>> BEGIN DOCUMENT
You know, customers are always trying to be as efficient as they can with capital, but typically, the, what we call the reuse factor, is likely to be lower given the expectations of the ramp for N2.
Got it. That, that's really helpful. Just as a quick follow-up: given what you guys know about N2 and given your positioning as, as sort of a key provider of, of process control, I'm sure you've got visibility into what comes next, whether it be at TSMC or other, other leading-edge logic and foundry suppliers. How do you think about process control intensity, given N2 and what's to come? Is the slope positive? Is it... You're already at a pretty high base. Are you thinking flat? Any, any thoughts on that?
Let Ahmad maybe add some detail. I mean, I'll start with, as we see early indications, as we do see, and I've said this, you know, to investors over the last few months, is we are seeing KLA share market improving. Now, there's a share element, but most of it related to process control intensity, given the issues we talked about at N2 relative to N3. So early indications are pretty strong. All the factors we talked about are factors in it. But is there more to add?
Yeah. So, as Bren said, so from three to two, we see intensity increase because the transistor architecture is very different. And to control that transistor architecture, you have to find these defects that were not very easy to find before. They're buried, and they're recessed, so you have to have very innovative technology to be able to do it. We also changed the architecture of the systems to go from x86 to GPUs to be able to process a lot more data because you do defect detection, and you get a lot of candidates for a defect, but you don't know which one is, so you have to process a lot of data. So with changing to the GPU architecture, we've been able to process a lot more data.
>> END DOCUMENT
Resume the discussion of process control intensity at N2, picking up right after its last sentence.
>> BEGIN RECORDS SUPPLIED
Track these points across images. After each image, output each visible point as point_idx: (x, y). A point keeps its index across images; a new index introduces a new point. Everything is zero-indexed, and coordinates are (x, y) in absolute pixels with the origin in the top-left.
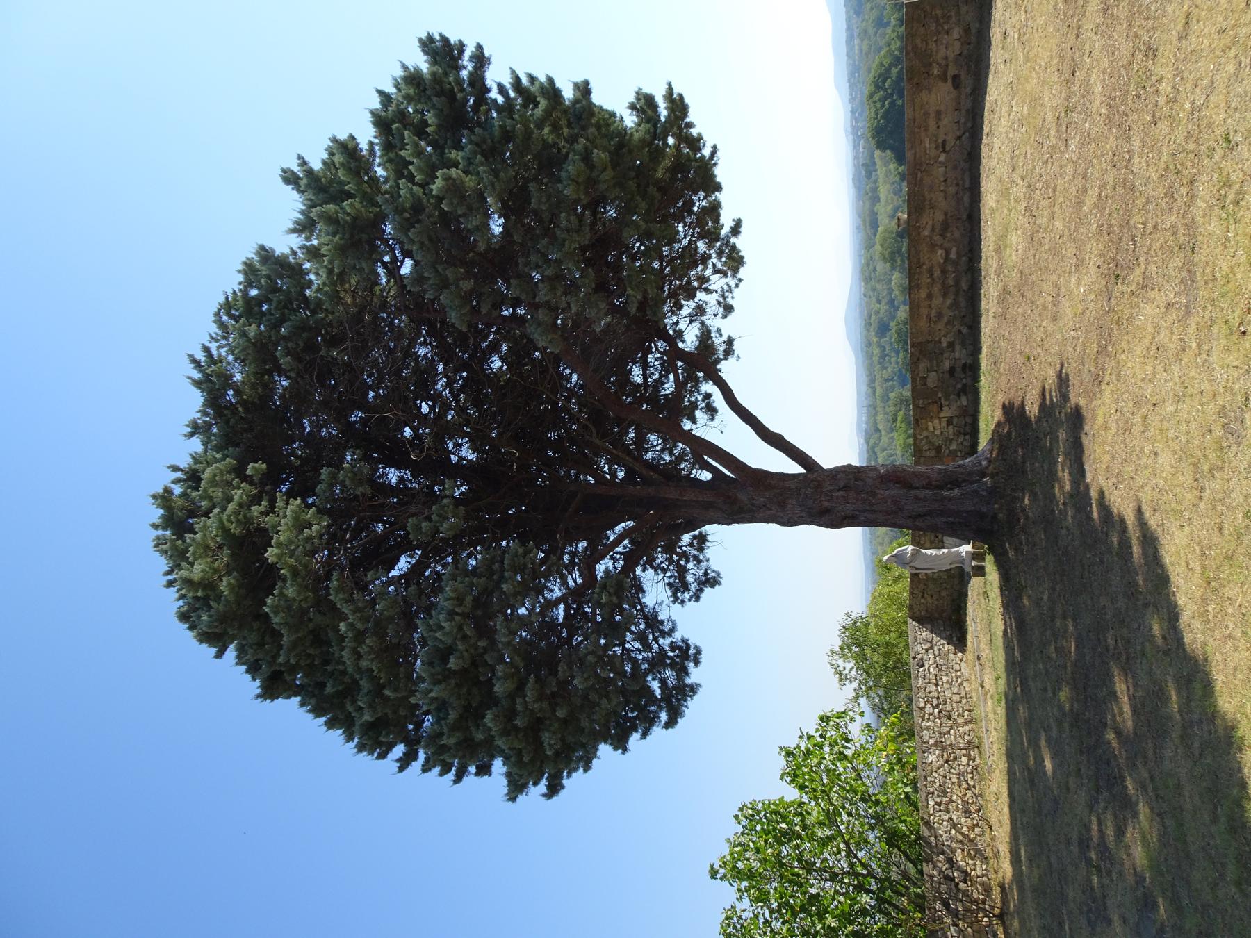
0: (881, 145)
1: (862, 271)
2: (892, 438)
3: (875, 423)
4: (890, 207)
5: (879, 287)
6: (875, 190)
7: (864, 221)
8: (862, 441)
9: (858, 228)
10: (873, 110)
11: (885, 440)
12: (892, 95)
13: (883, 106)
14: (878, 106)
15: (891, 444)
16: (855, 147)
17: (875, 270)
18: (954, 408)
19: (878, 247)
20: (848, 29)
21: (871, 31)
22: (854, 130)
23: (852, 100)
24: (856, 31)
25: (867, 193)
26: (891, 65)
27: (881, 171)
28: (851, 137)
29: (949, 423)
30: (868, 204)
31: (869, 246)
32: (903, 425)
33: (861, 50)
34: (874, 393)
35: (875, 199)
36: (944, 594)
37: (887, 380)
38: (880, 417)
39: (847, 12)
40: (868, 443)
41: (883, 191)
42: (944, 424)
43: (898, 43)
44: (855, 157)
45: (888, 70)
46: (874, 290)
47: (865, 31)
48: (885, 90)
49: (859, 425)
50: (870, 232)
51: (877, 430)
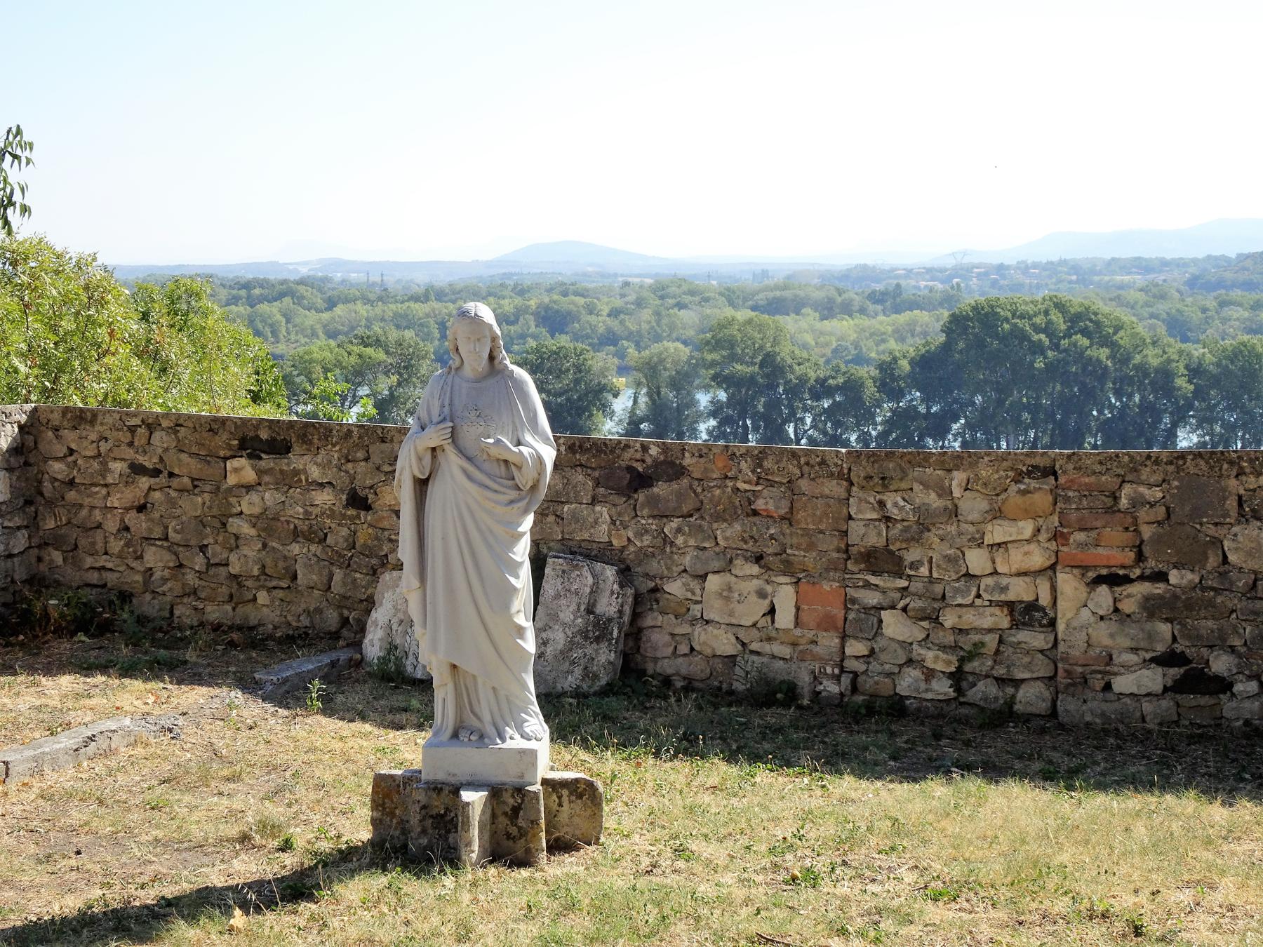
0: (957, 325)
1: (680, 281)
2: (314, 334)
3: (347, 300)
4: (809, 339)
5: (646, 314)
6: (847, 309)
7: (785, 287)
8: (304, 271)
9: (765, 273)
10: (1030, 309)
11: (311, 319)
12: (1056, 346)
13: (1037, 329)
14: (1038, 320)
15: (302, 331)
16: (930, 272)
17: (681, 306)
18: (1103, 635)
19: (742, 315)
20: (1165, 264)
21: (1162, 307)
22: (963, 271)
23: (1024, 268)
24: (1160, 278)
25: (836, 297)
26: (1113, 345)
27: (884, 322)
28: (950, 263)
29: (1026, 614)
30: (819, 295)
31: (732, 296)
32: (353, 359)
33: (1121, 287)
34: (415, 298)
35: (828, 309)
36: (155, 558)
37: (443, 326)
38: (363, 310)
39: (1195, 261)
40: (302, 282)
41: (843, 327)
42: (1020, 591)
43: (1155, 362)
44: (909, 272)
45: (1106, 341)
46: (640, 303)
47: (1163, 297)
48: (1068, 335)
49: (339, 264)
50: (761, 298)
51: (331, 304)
>> END RECORDS SUPPLIED
>> BEGIN RECORDS SUPPLIED
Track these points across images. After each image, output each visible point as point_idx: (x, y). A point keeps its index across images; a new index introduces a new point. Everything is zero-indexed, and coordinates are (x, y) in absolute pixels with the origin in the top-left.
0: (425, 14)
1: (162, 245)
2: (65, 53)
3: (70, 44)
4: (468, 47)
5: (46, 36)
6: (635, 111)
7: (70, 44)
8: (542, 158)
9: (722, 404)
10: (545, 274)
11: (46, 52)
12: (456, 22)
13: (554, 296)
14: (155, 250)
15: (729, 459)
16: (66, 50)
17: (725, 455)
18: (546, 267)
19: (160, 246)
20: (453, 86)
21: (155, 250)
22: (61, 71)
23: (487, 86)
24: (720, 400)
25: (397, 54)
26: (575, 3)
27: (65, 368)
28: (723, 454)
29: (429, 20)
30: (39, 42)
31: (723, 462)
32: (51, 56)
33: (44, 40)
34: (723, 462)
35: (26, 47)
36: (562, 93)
>> END RECORDS SUPPLIED
_RESULT_
That is one of the reasons why the Gen 4 system is not upgradable. So moving forward, as you go from N2 to A14, you bring in wafer-to-wafer bonding, because the metallization layers become too high, and you have an RC issue. So you bring a second wafer, and you put that wafer and attach it to the front of the wafer to power the transistors from the back of the wafer itself. That is a whole slew of learning and solving new problems with bonding the wafers. The overlay control is critically important. The defect density is important because you have processed the full wafer now, and you bond a second wafer, and then you get that wrong, it's not very good. So intensity goes up just by adding a second wafer.
Of course, if you add a second wafer, our ServScan business does well because now you have to process two wafers at the silicon supplier. That is happening also in NAND flash, and it's also happening in DRAM in the future with 3D DRAM. And in NAND, wafer to wafer- to- wafer bonding will happen eventually, so silicon wafers would go up. So wafer-to-wafer bonding brings that additional complexity, which drives process control intensity while keeping everything else that we just talked about the N3 to N2. Then after that, you go to CFET, and CFET is basically more vertical transistors and finding those critical defects.
Both, optical inspection is going to be very important, and E-beam inspection is going to be very important, and we are releasing those systems now to make those capable. While all of that is happening, the number of transistors per device is increasing significantly. If you looked at a GPU about five, six years ago, don't quote me on the exact numbers, but, you know, twenty-ish billion transistors. The latest one that is being talked about today is two hundred billion transistors. You can't really make all of that very easily unless you stitch multiple devices. You have to do the stitching of multiple devices after you do the silicon processing on an interposer. Then after that, you've got to bring HBM in. You've got to integrate that.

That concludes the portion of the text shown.